A Bauhaus de Weimar era uma escola de médiuns, todos possuídos pelo Espírito do Tempo. Walter Gropius propagandeava a catedral do socialismo. Johannes Itten ofereceu-me sopa de alho e voltou a levitar em auras coloridas. Levitou até Theo van Doesburg invadir a Bauhaus, discursando em fúria. Doesburg era um médium possuído pelo Espírito das Máquinas. Acusou Itten de irracional, de místico tolo (Verdammt Hexenmeister) e de ter ideias irrealizáveis (scheisse in kopf). A cada xingamento, a levitação sofria turbulências. Até que, em 1923, Itten desistiu, desceu ao solo e disse: “Adeus, Bauhaus!” (Gehen sie alle in arschloch, mathematische Schwachköpfe).
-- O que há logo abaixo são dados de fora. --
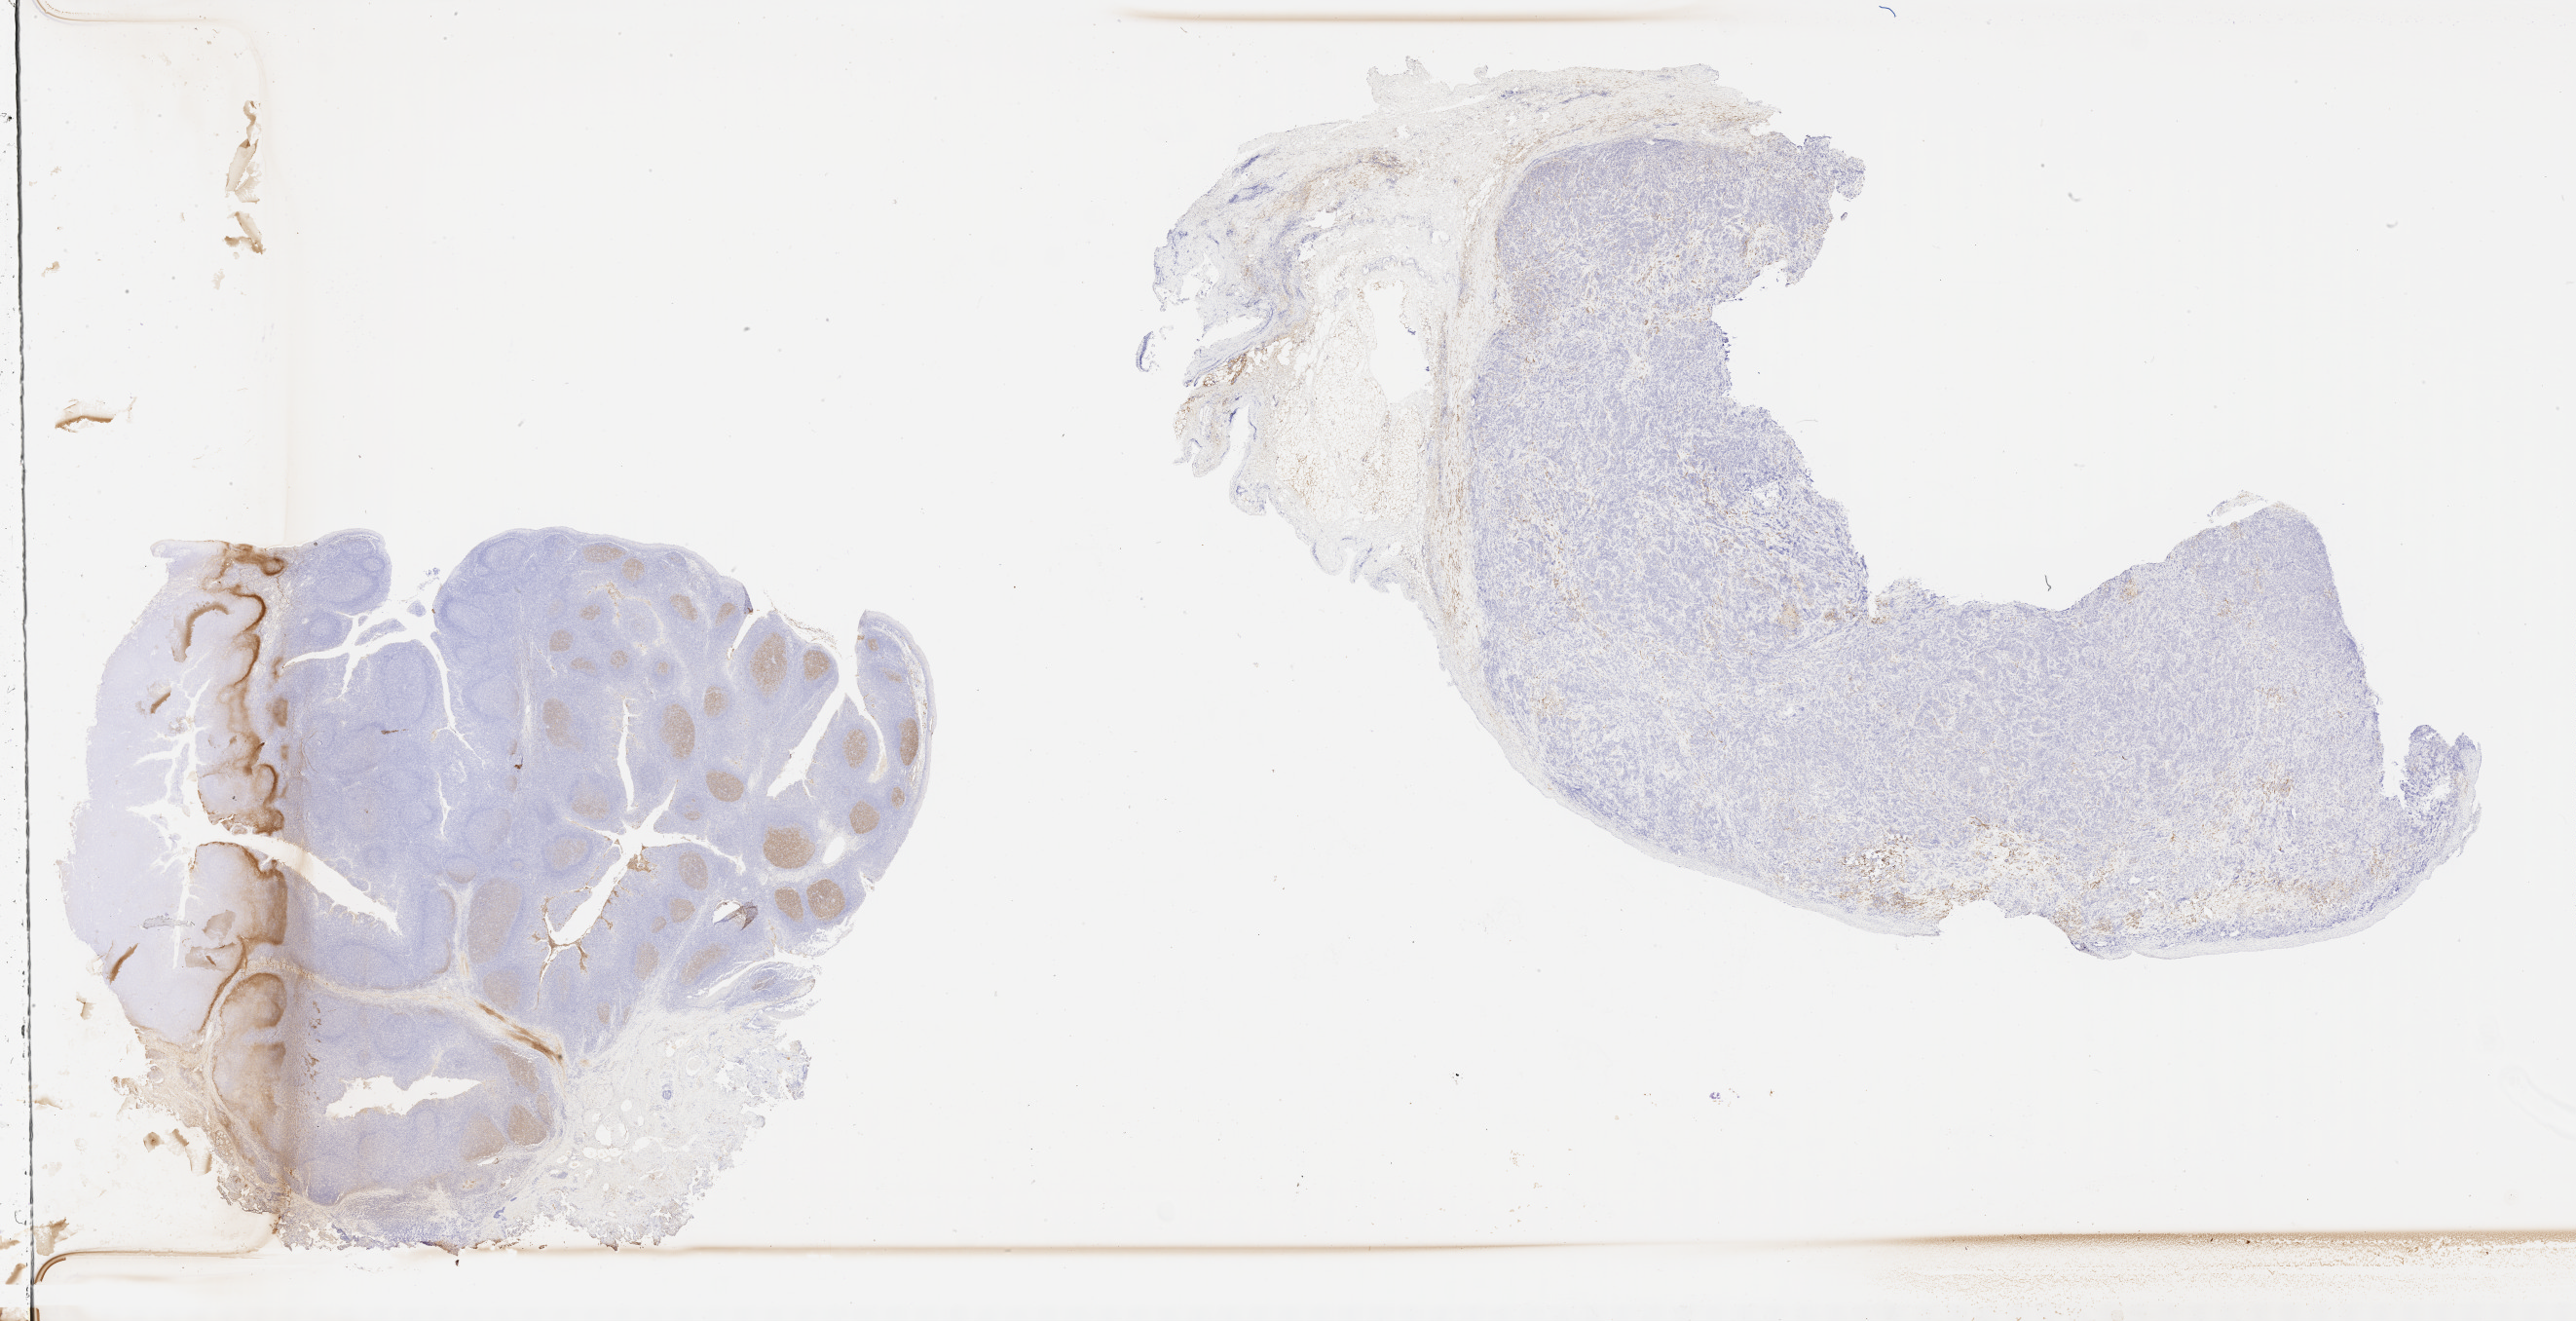
IHC for CD10, whole-slide image, shown as a low-resolution overview of the whole scanned area (about 42.8 x 21.9 mm), tumor tissue, site: bone. Patient: male, 48 years old.
Diagnosis: Diffuse large B-cell lymphoma, NOS.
Naquele momento, tudo se transformou em eficiência, precisão e volumes elementares. Começava a segunda fase da escola. Josef Albers e Wassily Kandinsky começaram a reduzir paisagens, gatos e cachorros às formas básicas (o que gerou protestos da sociedade de proteção aos animais). Gropius atirou longe minha sopa de alho, por considerá-la expressionista. Substitui-a por comidas racionais: zylinderverglasungfermentiertegerste (cilindros envidraçados de cevada fermentada), kartoffelbällchen (esferas de batatas), kohlinwürfelgeschnitten (cubos de repolho) e zylinderschweingekocht (porco moído embalado em cilindros; ou seja: salsicha). Tudo mudou. Até a cidade. Partimos de Weimar, rumo a Dessau. Mas eu bebera tantos cilindros que me perdi. Acordei em Moscou, numa comuna de arquitetos.
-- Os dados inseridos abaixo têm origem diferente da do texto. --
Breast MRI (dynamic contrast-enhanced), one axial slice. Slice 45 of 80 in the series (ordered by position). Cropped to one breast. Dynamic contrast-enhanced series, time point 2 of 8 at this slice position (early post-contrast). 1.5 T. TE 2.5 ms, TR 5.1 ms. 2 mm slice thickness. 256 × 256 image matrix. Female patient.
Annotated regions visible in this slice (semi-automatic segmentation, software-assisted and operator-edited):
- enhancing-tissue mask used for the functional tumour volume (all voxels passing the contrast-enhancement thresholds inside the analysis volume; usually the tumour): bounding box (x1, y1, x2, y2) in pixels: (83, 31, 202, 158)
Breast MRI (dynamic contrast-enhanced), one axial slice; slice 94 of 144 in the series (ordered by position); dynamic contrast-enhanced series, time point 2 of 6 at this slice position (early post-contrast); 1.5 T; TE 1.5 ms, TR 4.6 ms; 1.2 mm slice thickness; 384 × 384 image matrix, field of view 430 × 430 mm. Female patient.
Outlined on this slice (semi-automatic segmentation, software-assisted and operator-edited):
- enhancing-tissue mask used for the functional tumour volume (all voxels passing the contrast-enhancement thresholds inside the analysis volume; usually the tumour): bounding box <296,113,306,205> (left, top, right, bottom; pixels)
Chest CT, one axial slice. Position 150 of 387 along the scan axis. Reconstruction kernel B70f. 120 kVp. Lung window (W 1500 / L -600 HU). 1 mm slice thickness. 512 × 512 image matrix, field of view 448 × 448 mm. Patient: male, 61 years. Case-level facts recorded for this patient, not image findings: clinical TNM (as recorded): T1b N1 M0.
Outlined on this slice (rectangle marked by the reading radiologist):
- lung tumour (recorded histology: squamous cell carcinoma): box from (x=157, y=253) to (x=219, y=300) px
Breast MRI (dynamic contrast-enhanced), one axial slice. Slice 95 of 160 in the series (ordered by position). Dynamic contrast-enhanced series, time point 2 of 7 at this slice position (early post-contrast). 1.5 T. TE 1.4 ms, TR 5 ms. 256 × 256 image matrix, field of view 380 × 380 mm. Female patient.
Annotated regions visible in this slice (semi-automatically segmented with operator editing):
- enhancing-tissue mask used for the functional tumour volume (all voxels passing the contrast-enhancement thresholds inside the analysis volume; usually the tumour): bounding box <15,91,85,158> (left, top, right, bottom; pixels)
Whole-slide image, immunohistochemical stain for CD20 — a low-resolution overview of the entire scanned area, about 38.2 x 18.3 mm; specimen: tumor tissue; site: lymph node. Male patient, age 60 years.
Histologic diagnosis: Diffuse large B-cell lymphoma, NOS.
Konstantin Melnikov e Jakob Tschernikov tinham fé no futuro e planos mirabolantes para a nova arquitetura. Eles só não tinham o que comer. Para espantar a fome e o frio, tomamos vodkas. Depois, chegaram El Lissitski, Ivan Leonidov, Ilya Golosov Zuev, Vládmir Tátlin e os irmãos Vesnin. Todos eram médiuns, possuídos pelo Espírito Revolucionário. E então chegou a notícia da morte do Lênin. Saí para fora, apanhar alguma lenha que nutrisse a lareira. Quando voltei, os Vesnin e o Tátlin haviam desaparecido. Ninguém sabia de nada. Folheei livros enfileirados na estante. Quis mostrar algumas imagens aos outros. Zuev, Lissitski e Tschernikov sumiram. Ninguém sabia de nada. Olhei para o livro. As imagens já não eram as mesmas. Fui até a cozinha pegar mais vodka. Voltei e só o Melnikov mantinha-se na sala. Ele não sabia de nada. Pela janela, vi o arquiteto Alexei Shchusev, em pose sorrateira, projetando o túmulo do Lênin e me vigiando. Engrolei a vodka. Deslizei pelas sombras. Fugi para Nova York.
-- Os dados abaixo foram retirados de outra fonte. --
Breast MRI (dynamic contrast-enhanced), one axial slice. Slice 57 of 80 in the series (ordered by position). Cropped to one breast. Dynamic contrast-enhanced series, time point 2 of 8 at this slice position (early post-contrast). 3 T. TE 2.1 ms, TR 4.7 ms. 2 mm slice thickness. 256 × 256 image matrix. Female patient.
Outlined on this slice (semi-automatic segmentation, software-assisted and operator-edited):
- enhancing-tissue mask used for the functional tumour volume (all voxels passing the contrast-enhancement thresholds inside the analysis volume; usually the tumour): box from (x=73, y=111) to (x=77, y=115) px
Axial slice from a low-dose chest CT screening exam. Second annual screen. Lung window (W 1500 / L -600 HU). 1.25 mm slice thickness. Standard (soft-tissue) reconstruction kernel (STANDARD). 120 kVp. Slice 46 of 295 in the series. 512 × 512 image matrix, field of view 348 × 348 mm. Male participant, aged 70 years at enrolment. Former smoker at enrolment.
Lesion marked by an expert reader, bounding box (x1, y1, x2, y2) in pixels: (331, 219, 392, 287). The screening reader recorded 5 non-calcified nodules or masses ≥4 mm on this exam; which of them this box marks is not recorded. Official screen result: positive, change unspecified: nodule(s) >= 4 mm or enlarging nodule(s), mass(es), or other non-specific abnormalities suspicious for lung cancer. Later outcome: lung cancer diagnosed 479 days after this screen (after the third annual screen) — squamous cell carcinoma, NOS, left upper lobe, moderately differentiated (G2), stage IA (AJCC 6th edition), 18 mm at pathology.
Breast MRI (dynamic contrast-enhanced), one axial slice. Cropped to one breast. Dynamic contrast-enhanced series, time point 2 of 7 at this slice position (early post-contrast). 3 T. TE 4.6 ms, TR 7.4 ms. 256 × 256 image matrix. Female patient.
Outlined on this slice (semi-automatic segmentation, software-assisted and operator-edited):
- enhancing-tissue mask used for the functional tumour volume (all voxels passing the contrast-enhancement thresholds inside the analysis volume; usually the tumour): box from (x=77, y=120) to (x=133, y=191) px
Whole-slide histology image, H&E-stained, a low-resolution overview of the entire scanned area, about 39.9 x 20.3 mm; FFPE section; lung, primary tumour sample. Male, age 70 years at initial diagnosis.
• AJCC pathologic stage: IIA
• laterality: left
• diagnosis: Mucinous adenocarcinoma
Scott Fitzgerald me ofereceu gin. Três litros depois estávamos, de smoking, em um coquetel no Waldorf Astoria. O arquiteto Goldwin Starrett comentou a possibilidade de criar parques onde os usuários pudessem comer lagostas, vestidos de pierrôs, contemplando a lua. Propus algo mais moderno: arranha-céus que abrigassem metropolitanos dispostos a comer ostras, com luvas de boxe, nus, no enésimo andar. Ele comentou, estarrecido: “Wow! This is the architectonic jazz spirit!”. Eu disse a Raymond Hood que os arquitetos de Manhattan representavam uma vanguarda mundial, pois criavam edifícios cujos vários pavimentos recebiam atividades independentes. Esse Novaiorquismo, ou Manhatannismo, merecia um manifesto. Nem que fosse um manifesto retroativo. Scott Fitzgerald encerrou a conversa, prevendo: “um dia, um médium holandês escreverá esse manifesto. Agora, beba!”.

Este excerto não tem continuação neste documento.